On the Wikipedia page on "Spectrum (functional analysis)", it is mentioned that the approximate point spectrum and residual spectrum are not necessarily disjoint. Is there a straightforward example to illustrate this? I can't come up with one.

Answer 1

Assume $X$ is a Banach space and $A$ is a bounded linear operator on $X$. $\lambda$ is in the point spectrum iff $\mathcal{N}(A-\lambda I) \ne \{0\}$. $\lambda$ is in the continuous spectrum iff $\mathcal{N}(A-\lambda I)=\{0\}$ and $\overline{\mathcal{R}(A-\lambda I)}=X$. Everything else is the residual spectrum.

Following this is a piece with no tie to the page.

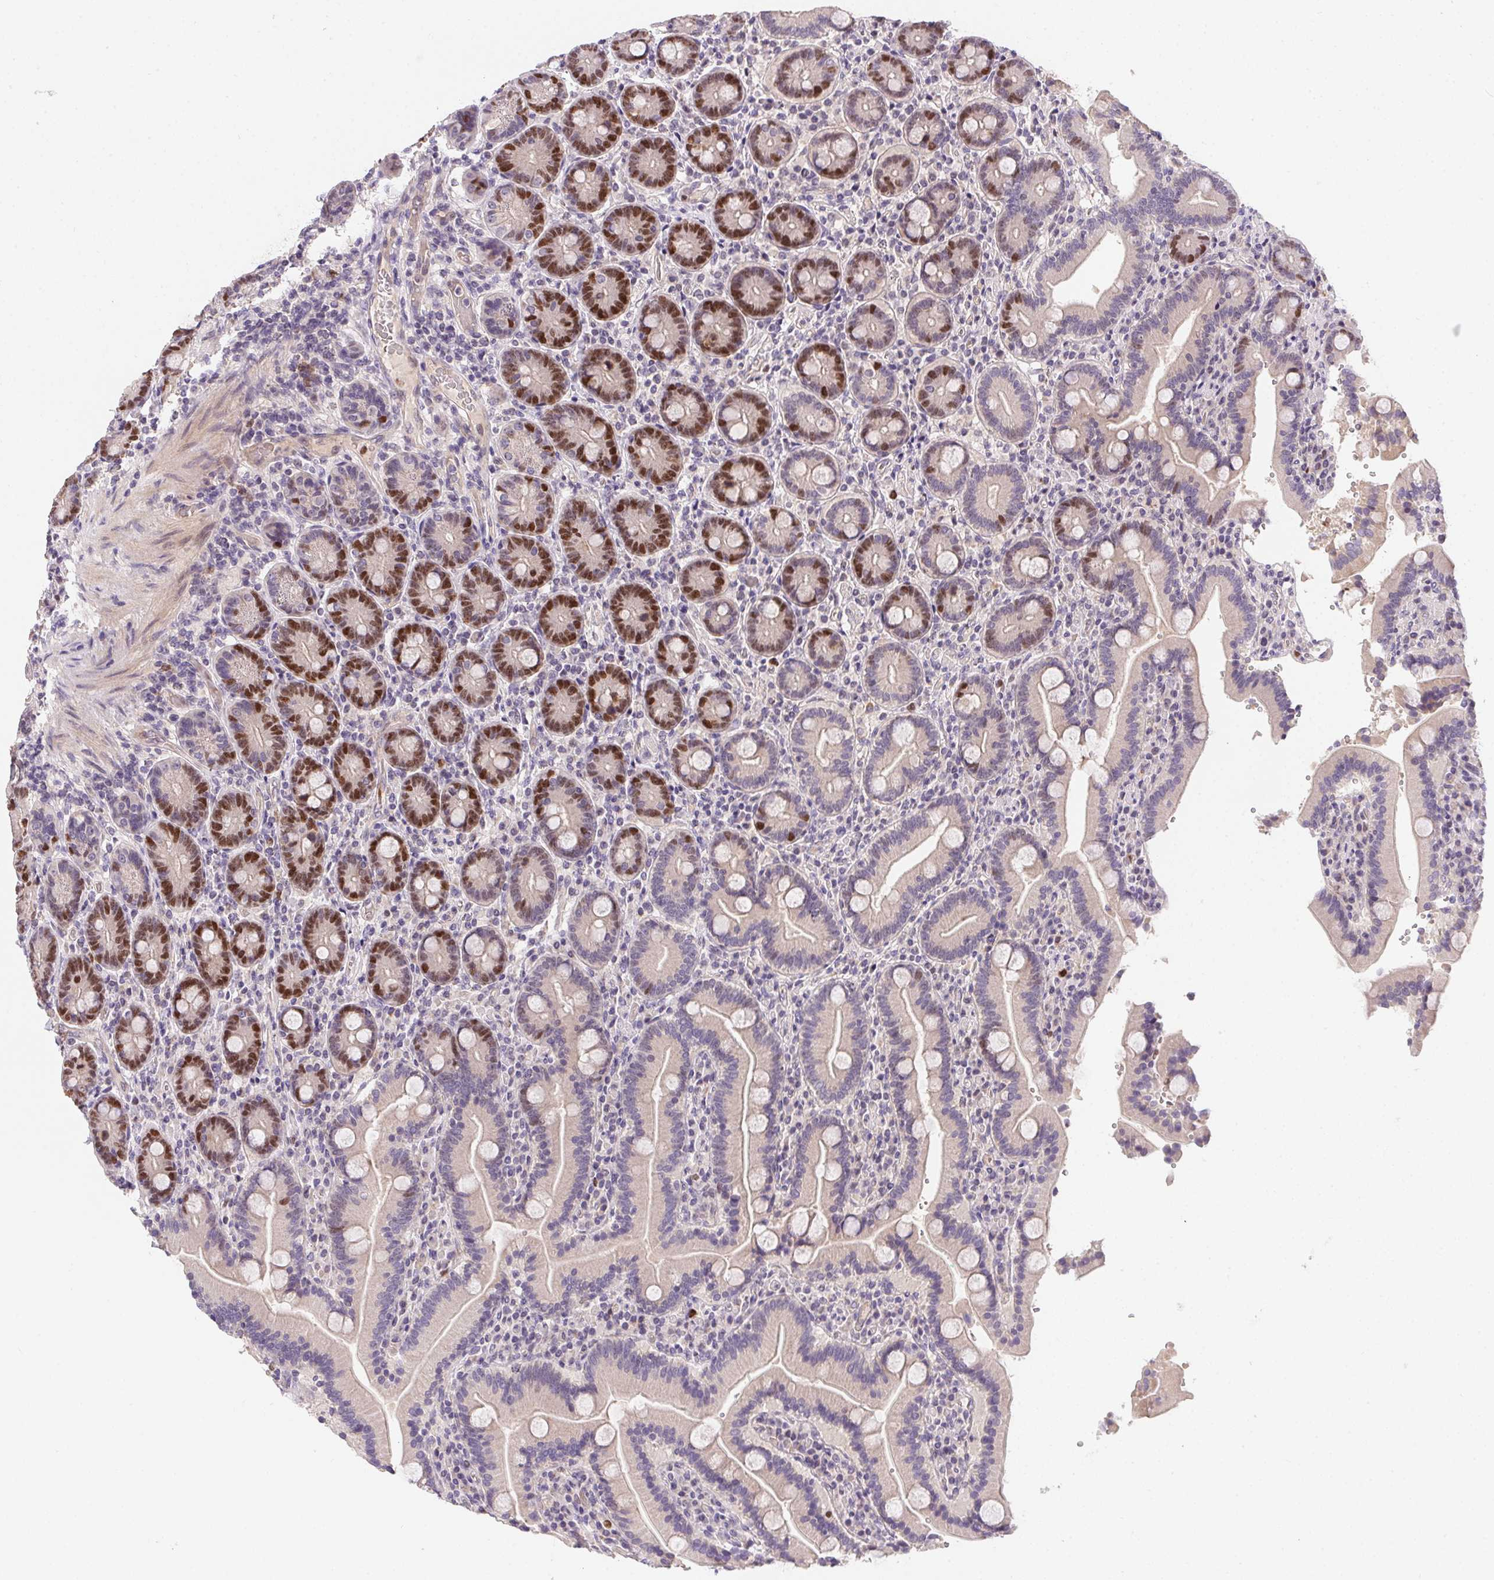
{"staining": {"intensity": "moderate", "quantity": "25%-75%", "location": "nuclear"}, "tissue": "duodenum", "cell_type": "Glandular cells", "image_type": "normal", "snomed": [{"axis": "morphology", "description": "Normal tissue, NOS"}, {"axis": "topography", "description": "Duodenum"}], "caption": "Glandular cells demonstrate medium levels of moderate nuclear expression in about 25%-75% of cells in normal duodenum. The protein of interest is stained brown, and the nuclei are stained in blue (DAB IHC with brightfield microscopy, high magnification).", "gene": "HELLS", "patient": {"sex": "female", "age": 62}}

You want $\lambda$ to be in the residual spectrum and in approximate point spectrum. So, $\mathcal{N}(A-\lambda I)=\{0\}$ is required, $\overline{\mathcal{R}(A-\lambda I)}\ne X$ is required, and there must exist a sequence of unit vectors $\{ x_n \}$ such that $(A-\lambda I)x_n \rightarrow 0$. Let $X=\ell^2$ and define $$ A(x_1,x_2,x_3,\cdots) = (0,x_1,\frac{1}{2}x_2,\frac{1}{3}x_3,\cdots). $$ Clearly $\mathcal{N}(A)=\{0\}$, $(1,0,0,0,\cdots)\in\mathcal{R}(A)^{\perp}$, and $\{(1,0,0,\cdots),(0,1,0,\cdots),(0,0,1,\cdots),\cdots\}$ is a sequence of unit vectors whose images under $A$ converge in norm to $0$.